Although there is always an initial reluctance to the use of personal information, today’s corporate traveler is recognizing the advantages provided under a structured corporate program. Certainly the business travelers of tomorrow, who grew up in the sharing society dominated by Facebook, have already grown accustomed to sharing more information about themselves in exchange for a better, more personalized service experience. This next-generation corporate traveler will demand a tailored experience and capturing and capitalizing on big data makes it possible.
According to Gutz, travel technology providers like Amadeus are currently working “to utilize all data they have on behalf of their customers and to give them ways to apply the data, bring it into different channels, and socialize it to determine the best ways to attach it to different segments of their customer base. It is our responsibility to develop and test solutions and tools that capitalize on data.”
Location-based services will also be a key factor in enhancing the corporate travel experience. By connecting location-based information, personal identification, and context data, companies will be able to partner with merchants to provide hyper-local offers to restaurants, spas or even entertainment tickets that are contextually relevant to the traveler. In the corporate travel space, location-based technologies, of course, have considerations in terms of compliance, HR and legal issues, but nonetheless, it is an exciting new turf.
The panel also voiced that with the commitment of the travel industry to capture and understand data, corporate travelers will soon be able to take recommendations from their colleagues on hotels, car rentals, and restaurants, which could offer more relevant information than what could be found on today’s popular online trip resources.
Information on a variety of experiences can and should be captured and travel technology providers need to package it in a way that makes sense for corporations and employees.

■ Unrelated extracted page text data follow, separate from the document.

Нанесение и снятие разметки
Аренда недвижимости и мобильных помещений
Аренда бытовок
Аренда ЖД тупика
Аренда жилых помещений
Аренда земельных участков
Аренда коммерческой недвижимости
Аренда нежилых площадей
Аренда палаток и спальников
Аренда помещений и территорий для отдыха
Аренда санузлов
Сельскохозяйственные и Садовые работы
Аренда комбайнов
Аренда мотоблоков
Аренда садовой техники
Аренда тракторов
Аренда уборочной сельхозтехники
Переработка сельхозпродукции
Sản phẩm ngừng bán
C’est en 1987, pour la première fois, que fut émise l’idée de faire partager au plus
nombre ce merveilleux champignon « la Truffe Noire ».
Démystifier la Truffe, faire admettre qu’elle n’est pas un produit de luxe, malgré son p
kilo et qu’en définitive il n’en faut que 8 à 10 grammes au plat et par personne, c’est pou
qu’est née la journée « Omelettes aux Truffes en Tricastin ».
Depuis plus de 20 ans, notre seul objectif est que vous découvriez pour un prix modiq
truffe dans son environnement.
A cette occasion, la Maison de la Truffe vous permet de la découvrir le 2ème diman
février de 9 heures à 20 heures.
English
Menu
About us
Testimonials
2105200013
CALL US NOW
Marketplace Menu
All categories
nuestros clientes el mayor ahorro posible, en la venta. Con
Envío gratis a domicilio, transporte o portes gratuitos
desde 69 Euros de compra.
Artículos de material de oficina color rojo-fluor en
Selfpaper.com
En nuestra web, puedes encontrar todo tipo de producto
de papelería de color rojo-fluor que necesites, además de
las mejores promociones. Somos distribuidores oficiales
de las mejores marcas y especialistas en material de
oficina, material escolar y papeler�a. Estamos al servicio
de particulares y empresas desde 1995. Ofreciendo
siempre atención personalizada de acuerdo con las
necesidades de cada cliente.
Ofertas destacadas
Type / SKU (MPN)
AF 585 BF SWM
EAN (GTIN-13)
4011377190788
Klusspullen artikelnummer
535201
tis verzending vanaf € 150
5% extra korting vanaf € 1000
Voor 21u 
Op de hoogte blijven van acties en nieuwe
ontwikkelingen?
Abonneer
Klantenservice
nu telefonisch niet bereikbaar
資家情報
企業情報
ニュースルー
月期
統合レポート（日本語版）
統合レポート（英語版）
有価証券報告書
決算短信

User-generated content (i.e. a hotel with a great gym or a restaurant that is perfect for a client dinner) and third-party data will join forces to create a data set that is actionable and meaningful, but corporations will need to set parameters on what information is important and relevant to their business and their employees.
The panel concluded that while it is important to invest in the technologies of tomorrow, it is just as important for travel technology companies to balance it with investments into the technology and services that their customers need today. It will be an ongoing development process, but no doubt an exciting one.